▶ _Фрагмент текста_:
Но взгляд Фурмана на Россию, как на часть постсоветского пространства, совсем другой. Российская элита, как интеллектуальная, так и финансовая, как раз очень отчётливо видела перспективу развития государства: отказ от коммунистического опыта, построение федеративного государства, в котором невозможны конфликты между центром и регионами, усиление «полномочий» центра и одновременно «прав» регионов. Такая программа, не оставлявшая места неопределенности, с которой столкнулись бывшие республики, усилила элиту и ослабила оппозицию – никто из элиты не хотел иметь дела с альянсом коммунистических и националистических сил.

В отличие, скажем, от Украины, где оппозиция была необходимым фактором национального самосознания, в России исторически оппозиция проявляла себя только в тех случаях, когда отношения с властью оказывались радикально испорчены, например, при решении «земельного вопроса». В остальных случаях оппозиция, указывая на непродуманность решений власти, предлагала не столько программу действий, сколько «идеалы». Но она пыталась сформировать эти «идеалы» как исходящие от народа, тогда как народные идеалы, как показывал Фурман, возникают на совершенно иных принципах, чем идеалы элиты.

▶ _Задание_: Судя по фрагменту о взглядах Фурмана, с каким альянсом никто из российской элиты не хотел иметь дела? Эти данные здесь не нужны.

(Сохранённые записи данных)
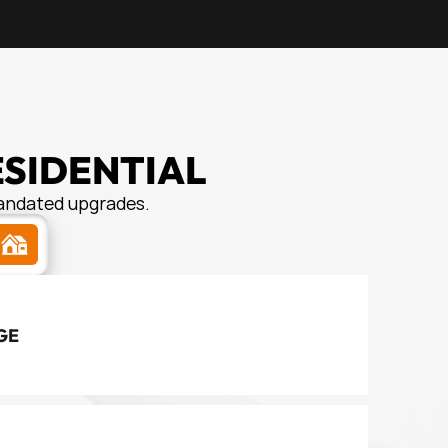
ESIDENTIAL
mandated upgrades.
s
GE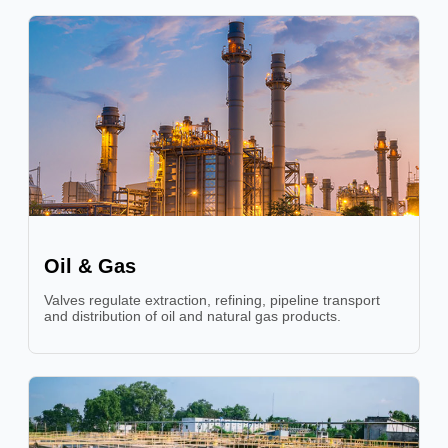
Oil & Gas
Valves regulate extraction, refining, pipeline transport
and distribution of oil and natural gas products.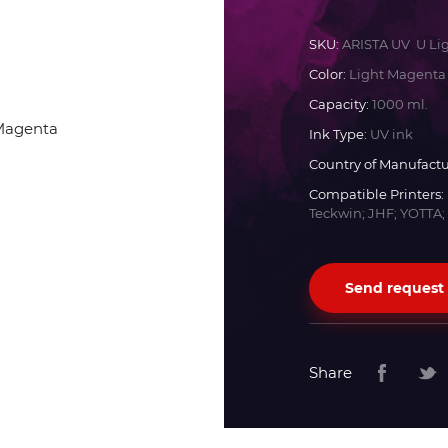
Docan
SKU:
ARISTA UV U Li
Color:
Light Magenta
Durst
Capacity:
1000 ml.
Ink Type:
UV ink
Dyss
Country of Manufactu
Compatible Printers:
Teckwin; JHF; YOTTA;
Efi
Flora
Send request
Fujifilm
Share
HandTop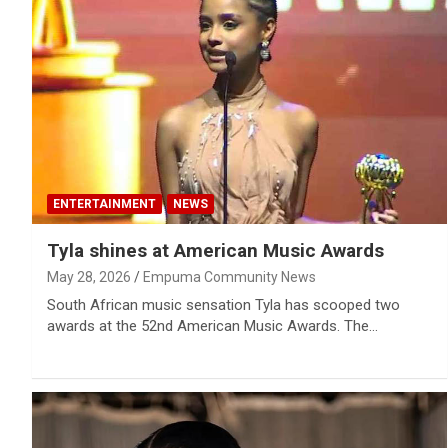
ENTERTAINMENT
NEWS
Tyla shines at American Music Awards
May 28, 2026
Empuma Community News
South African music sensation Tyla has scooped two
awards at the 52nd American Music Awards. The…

---

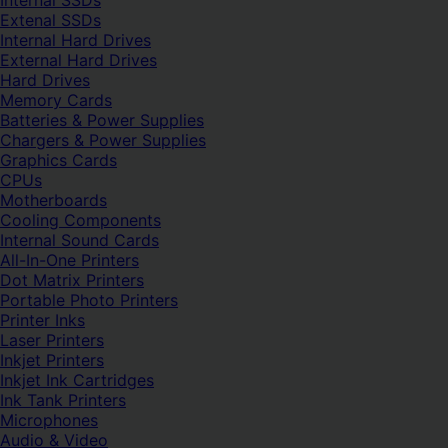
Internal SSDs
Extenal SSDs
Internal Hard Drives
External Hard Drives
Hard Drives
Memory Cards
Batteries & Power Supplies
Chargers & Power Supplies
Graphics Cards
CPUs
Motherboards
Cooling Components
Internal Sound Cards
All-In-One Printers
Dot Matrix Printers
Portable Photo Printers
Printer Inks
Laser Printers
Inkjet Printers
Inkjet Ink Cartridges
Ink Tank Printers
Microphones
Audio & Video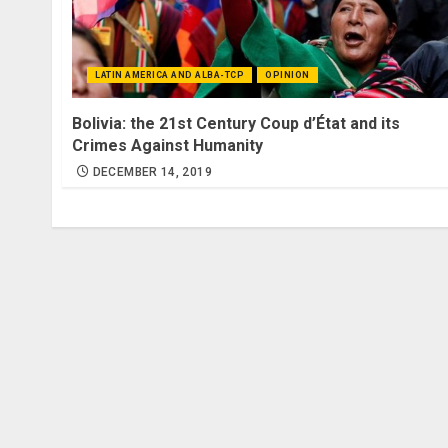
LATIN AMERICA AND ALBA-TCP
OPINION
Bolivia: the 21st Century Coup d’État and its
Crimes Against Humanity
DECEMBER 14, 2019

▶ _Выполненное задание_: С альянсом коммунистических и националистических сил.